Er nahm nicht nur den neuen Videorecorder mit, auf den Nikita so stolz war... sondern auch die Schmuckschatulle, die Nikita von seiner Großmutter geerbt hatte, und den nagelneuen CD-Spieler aus dem dicken westdeutschen Versandhauskatalog, der pünktlich alle drei Monate beim gesamten Block in den Briefkästen steckte.

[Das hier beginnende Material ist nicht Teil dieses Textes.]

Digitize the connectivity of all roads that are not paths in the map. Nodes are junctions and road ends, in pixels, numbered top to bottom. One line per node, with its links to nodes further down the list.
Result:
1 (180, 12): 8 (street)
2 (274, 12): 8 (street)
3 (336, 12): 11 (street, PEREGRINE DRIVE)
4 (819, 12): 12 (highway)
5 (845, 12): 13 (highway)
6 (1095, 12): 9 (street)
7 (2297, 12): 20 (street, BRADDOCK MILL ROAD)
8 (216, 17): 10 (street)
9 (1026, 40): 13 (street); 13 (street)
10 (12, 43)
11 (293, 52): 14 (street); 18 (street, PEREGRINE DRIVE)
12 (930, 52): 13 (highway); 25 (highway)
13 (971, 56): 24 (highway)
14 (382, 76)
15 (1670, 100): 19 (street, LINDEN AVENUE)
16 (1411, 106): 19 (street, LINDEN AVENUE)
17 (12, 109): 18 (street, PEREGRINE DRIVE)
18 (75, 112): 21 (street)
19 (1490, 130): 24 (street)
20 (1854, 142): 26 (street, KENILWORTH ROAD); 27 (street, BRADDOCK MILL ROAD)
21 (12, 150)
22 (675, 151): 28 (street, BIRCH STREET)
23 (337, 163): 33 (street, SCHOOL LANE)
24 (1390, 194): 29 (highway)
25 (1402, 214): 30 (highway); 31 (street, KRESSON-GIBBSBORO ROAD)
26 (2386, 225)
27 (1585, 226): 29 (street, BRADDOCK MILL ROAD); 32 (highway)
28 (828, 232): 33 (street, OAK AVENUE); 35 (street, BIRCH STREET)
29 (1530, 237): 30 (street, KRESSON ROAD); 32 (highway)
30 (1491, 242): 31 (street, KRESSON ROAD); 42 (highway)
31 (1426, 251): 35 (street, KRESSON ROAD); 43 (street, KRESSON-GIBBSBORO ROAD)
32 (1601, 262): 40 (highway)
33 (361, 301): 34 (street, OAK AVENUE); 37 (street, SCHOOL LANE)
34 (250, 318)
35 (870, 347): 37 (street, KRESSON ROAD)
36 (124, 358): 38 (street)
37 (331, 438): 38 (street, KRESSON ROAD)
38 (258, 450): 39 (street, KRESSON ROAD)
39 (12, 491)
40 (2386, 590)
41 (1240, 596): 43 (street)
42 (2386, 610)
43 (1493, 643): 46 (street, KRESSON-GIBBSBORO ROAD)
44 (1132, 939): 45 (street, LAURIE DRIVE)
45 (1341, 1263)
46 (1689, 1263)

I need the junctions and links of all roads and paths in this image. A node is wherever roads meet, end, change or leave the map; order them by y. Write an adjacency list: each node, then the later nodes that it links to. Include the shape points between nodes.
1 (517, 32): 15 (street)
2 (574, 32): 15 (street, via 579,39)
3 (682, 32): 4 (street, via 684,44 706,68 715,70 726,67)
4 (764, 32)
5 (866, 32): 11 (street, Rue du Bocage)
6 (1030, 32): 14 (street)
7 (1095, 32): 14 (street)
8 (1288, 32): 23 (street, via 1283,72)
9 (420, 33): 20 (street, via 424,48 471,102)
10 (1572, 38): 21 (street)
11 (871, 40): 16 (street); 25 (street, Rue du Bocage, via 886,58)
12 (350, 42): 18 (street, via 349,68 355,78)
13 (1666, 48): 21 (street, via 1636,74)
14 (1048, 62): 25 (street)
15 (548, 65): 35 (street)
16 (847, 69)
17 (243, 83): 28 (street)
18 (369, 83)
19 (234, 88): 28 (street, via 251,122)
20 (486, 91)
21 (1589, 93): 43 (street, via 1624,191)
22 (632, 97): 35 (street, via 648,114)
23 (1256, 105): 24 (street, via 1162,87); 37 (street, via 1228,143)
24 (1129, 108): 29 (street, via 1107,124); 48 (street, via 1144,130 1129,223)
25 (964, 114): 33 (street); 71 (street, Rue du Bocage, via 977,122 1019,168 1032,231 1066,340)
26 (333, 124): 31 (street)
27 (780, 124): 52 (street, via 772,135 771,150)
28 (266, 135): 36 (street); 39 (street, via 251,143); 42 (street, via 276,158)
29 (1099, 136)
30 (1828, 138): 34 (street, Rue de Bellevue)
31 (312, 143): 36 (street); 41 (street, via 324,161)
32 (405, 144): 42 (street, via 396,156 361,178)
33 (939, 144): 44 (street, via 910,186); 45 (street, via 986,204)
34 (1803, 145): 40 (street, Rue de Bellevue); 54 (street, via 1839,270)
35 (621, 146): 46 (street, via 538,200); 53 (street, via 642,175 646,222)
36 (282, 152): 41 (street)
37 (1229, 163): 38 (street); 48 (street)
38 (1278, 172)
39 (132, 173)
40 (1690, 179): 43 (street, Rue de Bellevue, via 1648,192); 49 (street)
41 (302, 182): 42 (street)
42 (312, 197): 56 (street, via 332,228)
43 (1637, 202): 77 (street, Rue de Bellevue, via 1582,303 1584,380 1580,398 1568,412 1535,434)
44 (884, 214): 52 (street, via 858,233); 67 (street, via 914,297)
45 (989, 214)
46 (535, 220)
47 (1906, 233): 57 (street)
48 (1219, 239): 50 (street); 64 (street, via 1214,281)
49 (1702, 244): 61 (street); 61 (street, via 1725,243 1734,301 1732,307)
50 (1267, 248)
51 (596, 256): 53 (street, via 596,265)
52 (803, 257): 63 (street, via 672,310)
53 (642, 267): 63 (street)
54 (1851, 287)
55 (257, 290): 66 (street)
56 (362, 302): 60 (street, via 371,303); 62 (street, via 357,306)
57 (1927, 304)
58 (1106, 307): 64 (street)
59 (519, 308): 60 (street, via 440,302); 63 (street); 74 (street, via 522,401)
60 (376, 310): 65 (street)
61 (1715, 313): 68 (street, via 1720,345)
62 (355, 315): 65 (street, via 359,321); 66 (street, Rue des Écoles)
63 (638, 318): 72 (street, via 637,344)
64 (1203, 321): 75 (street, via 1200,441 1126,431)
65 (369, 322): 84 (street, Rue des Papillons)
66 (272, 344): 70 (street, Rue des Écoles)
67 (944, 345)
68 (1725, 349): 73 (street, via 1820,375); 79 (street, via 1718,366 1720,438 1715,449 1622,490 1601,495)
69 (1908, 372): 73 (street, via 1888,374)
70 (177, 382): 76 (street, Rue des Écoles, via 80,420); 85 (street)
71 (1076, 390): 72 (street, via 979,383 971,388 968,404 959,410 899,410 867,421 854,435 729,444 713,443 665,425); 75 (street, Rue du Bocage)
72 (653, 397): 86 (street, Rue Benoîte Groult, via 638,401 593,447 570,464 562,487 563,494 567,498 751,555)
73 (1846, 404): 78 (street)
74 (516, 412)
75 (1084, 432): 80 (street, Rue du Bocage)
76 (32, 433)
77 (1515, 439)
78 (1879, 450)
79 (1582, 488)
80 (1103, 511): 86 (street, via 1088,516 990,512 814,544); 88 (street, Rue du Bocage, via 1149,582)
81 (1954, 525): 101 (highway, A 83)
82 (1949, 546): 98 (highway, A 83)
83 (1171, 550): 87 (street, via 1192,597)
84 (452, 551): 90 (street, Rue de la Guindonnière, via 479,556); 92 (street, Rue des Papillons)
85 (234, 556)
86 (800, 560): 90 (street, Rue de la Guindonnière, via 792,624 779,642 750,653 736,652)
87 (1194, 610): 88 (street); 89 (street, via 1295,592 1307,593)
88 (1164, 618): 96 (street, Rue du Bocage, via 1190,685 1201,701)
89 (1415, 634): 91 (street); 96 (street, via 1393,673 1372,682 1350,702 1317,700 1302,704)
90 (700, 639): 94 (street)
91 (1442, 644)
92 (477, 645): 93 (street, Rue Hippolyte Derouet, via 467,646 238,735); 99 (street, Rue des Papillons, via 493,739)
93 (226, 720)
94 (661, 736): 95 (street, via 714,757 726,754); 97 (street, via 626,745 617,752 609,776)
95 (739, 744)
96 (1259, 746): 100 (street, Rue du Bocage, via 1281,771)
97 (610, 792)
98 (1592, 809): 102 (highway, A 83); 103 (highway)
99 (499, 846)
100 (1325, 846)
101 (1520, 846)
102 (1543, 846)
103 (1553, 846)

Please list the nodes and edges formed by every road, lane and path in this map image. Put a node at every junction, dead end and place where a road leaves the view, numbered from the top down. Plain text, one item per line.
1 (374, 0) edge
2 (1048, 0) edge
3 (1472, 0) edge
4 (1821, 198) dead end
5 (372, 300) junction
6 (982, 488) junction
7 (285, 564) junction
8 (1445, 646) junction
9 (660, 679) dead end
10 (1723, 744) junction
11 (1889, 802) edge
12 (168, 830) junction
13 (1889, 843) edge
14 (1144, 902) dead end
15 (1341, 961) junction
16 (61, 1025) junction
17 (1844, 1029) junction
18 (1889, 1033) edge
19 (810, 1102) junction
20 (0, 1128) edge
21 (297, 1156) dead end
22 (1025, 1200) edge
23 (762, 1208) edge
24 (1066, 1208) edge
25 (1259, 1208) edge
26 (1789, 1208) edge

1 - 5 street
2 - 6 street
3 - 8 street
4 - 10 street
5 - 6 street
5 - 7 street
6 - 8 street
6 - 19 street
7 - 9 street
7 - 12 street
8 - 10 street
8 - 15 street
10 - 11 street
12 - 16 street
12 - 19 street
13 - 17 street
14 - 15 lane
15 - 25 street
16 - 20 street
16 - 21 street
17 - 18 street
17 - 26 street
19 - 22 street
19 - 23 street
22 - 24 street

„Wenn dein Vati wiederkommt, sagste ihm, dass er jetzt noch knapp 400 D-Mark zu blechen hat, wa? Und er soll sich beim nächsten Mal jefällichst vorher überlegen, was er sich anschafft. Sonst sitzt ihr beiden schneller auf der Straße, als ihm lieb ist. Sowas geht in unserem neuen Deutschland nämlich janz fix!“
Nikita antwortete nicht.
Stattdessen wartete er geduldig, bis der unverschämte Eindringling wieder verschwunden war, und verbrachte den Rest des Abends damit, nachdenklich aus dem Fenster zu starren und sich zu fragen, wieso der fremde Mann so dreckige Lügen über seinen Vater verbreitete.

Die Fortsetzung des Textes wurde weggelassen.